Nothing to Offer But My Own Confusion

Posted by Jenn on August 9, 2010 at 10:21 pm.

Oh hai! You thought maybe NaBloPoMo wore the ol’ girl out, eh?

I took a nice little break there, but truth be told? I was thinking of you the whole time.

SO HERE’S WHAT’S HAPPENING:

We’re moving out of The Cockpit.

I know. Only a year in this hotbed of debauchery! We had fun, though, didn’t we? …We had fun.

The Short of It: My beautiful roommate is now unemployed and will either be a) moving back to Evansville at month’s end or b) scoring another job, not in Indianapolis. Before all of this went down, we had been talking about moving, packing up for greener pastures… Yes, “We,” as in, totally co-dependent. Or, “We,” as in, sisterly! Or, “We,” as in, not helping those lesbian rumors.

This just… sort of…expedited things.

If you’re playing The TYK Home Game, this is normally the part where my brain goes, “HOLY SHITBALLS &$%*#&@ ABORT ABORTTTTT.” Because, if we’re moving out? That means I’m temporarily moving into my dad’s apartment on the Northside, and while I ADORE my pops (read: Best Guy Ever — Setting an Impossible Standard for Dudes since 1983!), and he’s only there four days a week, and I’d get really, really good at Beatles Rock Band — it’s just not ideal. (WHAT’S UP, RUN-ON?! WHERE’S MY BOOK DEAL, AGAIN?)

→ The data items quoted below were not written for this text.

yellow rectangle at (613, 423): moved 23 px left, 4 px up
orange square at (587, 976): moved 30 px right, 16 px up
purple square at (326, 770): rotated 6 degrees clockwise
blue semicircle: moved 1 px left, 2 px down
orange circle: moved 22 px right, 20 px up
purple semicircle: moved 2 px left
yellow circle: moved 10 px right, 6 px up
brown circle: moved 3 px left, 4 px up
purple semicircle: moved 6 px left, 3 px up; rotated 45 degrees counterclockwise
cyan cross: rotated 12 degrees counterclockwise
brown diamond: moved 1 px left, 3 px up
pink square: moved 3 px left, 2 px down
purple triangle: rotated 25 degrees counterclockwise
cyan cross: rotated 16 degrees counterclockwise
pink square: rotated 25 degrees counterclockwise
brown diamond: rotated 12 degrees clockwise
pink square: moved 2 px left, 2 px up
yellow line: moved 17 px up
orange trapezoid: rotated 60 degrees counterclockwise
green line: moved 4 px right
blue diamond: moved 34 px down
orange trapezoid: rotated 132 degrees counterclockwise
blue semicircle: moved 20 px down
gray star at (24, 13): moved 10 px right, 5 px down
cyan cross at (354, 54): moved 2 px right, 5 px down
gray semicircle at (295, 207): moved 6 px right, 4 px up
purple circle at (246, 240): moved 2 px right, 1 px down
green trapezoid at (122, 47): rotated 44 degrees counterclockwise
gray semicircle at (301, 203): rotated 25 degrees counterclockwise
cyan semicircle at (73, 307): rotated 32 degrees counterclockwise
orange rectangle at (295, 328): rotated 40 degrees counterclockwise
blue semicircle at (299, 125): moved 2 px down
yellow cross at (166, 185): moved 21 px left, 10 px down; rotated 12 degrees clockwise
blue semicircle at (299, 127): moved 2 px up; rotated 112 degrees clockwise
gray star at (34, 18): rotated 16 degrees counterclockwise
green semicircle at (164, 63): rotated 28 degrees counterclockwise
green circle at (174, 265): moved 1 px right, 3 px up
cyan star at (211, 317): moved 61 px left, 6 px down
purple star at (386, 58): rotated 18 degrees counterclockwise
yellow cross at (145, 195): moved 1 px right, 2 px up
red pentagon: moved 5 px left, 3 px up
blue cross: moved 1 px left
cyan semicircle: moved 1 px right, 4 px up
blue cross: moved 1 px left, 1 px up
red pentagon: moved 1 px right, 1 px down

I’m not set on signing another lease because, well, I think it’s time to say goodbye, Indy. I just don’t know exactly how or when yet. There might be an opportunity here to start from scratch in a new city.

A girl does a lot of soul-searching at a time like this. <– Gross.

I guess what I’m trying to say is: This is the Time for Thinking Big. See, ever since college graduation, I’ve ebbed and flowed between these pockets of intoxicating courage and crippling self-doubt. (Exhibit A: This Entire Blog.)  I guess I’m speaking specifically to my abilities as a writer/artist/creative-type/whatever whatever.

(POP QUIZ!! Q: How many months of therapy did it take before I could call myself a writer? A: Three.)

I’m not alone in this, right? This: Months of  “I-was-born-to-do-this!” bravado followed by months of, Billy-Joel-wrote-Piano-Man-at-24-and-I-blog-about-Conversations-I-Have-in-Line-at-Taco-Bell.”

But I’ve bounced between the two so many times that I’ve arrived at this new place, a place where my inner monologue has turned into some twisted pep-talk, like,

“Jenny, if you don’t find a way to use your words, you’re going to die a slow, agonizing death. Is that what you want? No? Then figure it out already.

You have this voice, and it might not be the best voice,  but someone out there wants it. Surely there must be a use for material on getting shunned at the Indiana primaries or that kid that made you the flower pot.

And if you don’t figure it out, you’re an asshole.

Yours Truly (LITERALLY!),

You.

PS: Remember: Even if you fail miserably, you have a network of adoring friends and family. And a fantastic rack.”